Gezi’nin yıl dönümünde intikam operasyonları da devam ediyor. Bugün CHP İstanbul İl Başkanı sevgili arkadaşımız Canan Kaftancıoğlu da Silivri Cezaevi’ne götürüldü. Sayın Kaftancıoğlu için verilen bu karar, hukuk tarihine bir kara leke olarak geçmiştir. Aynı Gezi davasında verilen cezalar gibi, aynı AKP iktidarında sayısız örneğini gördüğümüz siyasi davalarda verilen kararlar gibi. Milletvekillerini, belediye başkanlarını tutsak eden kararlar gibi bu karar da hukuk tarihimizin kara lekesi olmuştur.
Biz, AKP iktidarında adaletin kalmadığını biliyoruz. Yargının, ülkeyi ele geçiren bir çetenin basit bir aracına dönüştürüldüğünü görüyoruz. Buradan bir kez daha söz veriyoruz. Saray rejiminin hedef aldığı, saldırdığı hiçbir arkadaşımızı yalnız bırakmayacağız. Hiçbiri yalnız değildir. Arkalarında milyonlar var. Arkalarında milyonların direnişi var. Ne diyorduk Gezi günlerinde? Hukuk biterse haziran başlar. Hukuk yoksa biz varız. Hukuk yoksa bu ülkenin onurlu yurttaşları, bu ülkenin onurlu halkı var.

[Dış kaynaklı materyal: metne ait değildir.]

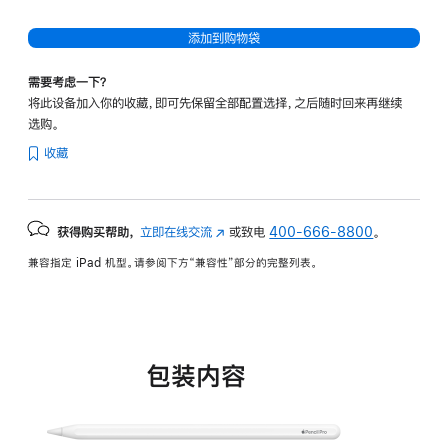
添加到购物袋
需要考虑一下？
将此设备加入你的收藏，即可先保留全部配置选择，之后随时回来再继续
选购。
收藏
获得购买帮助，
立即在线交流
(在
或致电
400-666-8800
。
新
兼容指定 iPad 机型。请参阅下方“兼容性”部分的完整列表。
窗
口
中
打
开)
包装内容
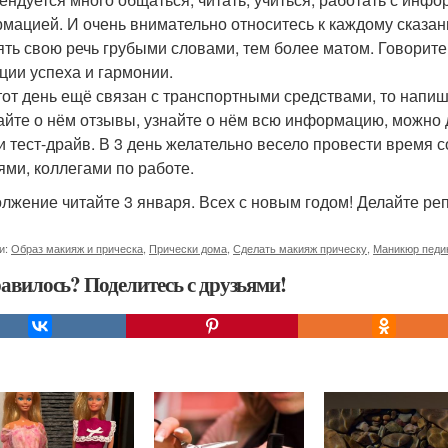
мацией. И очень внимательно относитесь к каждому сказанно
ять свою речь грубыми словами, тем более матом. Говорите
ции успеха и гармонии.
 этот день ещё связан с транспортными средствами, то напи
айте о нём отзывы, узнайте о нём всю информацию, можно д
и тест-драйв. В 3 день желательно весело провести время с
ями, коллегами по работе.
лжение читайте 3 января. Всех с новым годом! Делайте реп
и:
Образ макияж и прическа
,
Прически дома
,
Сделать макияж прическу
,
Маникюр педи
авилось? Поделитесь с друзьями!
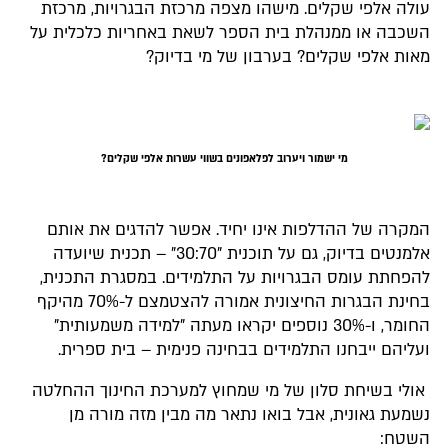
עולה אלפי שקלים. מישהו מצפה מרכזת הבגרויות, מרכזת
השכבה או ממנהלת בית הספר לשאת באחריות כלכלית על
מאות אלפי שקלים? בערבון של מי בדיוק?
מי ישמור ויערוב לפלאפונים בשווי עשרות אלפי שקלים?
המקרה של ההדלפות אינו יחיד. אפשר להדגים את אותם
אלמנטים בדיוק, גם על תוכנית "30:70" – תכנית שיועדה
להפחתת עומס הבגרויות על התלמידים. במסגרת התכנית,
בחינת הבגרות החיצונית אמורה להצטמצם ל-70% מהיקף
החומר, ו-30% נוספים יקראו מעתה "למידה משמעותית"
ועליהם ייבחנו התלמידים בבחינה פנימית – בית ספרית.
אולי בשיחת סלון של מי שמחוץ למערכת החינוך ההחלטה
נשמעת גאונית, אבל בואו נתאר מה מבין מזה מורה מן
השטח:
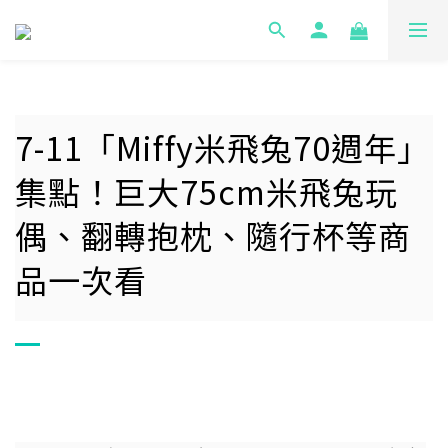
7-11「Miffy米飛兔70週年」
集點！巨大75cm米飛兔玩
偶、翻轉抱枕、隨行杯等商
品一次看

“Gezi’de yitirdiğimiz kardeşlerimizin hayallerindeki dünyayı kurmak için mücadeleye devam edeceğiz”
Konuşmamı yine bu iktidarın memurları tarafından katledilen bir öğretmeni anarak sonlandırmak istiyorum. Bundan 11 bir yıl önce Hopa’da yine ağacını, denizini korumak isterken polislerin hedef gözeterek nişan aldığı ve katlettiği Metin Lokumcu öğretmenimizi sevgiyle, özlemle anıyorum.
Gezi direnişinin de işaret fişeğini veren direnişlerden bir tanesinin içindeydi Metin hocamız. Hedef gözeterek onun ölümüne neden olan iktidar memurlarının hak ettiği cezayı almaları için var gücümüzle mücadele etmeye devam edeceğiz. Gezi’de yitirdiğimiz kardeşlerimizin, Metin öğretmenlerimizin hayallerindeki dünyayı kurmak için mücadeleye devam edeceğiz.”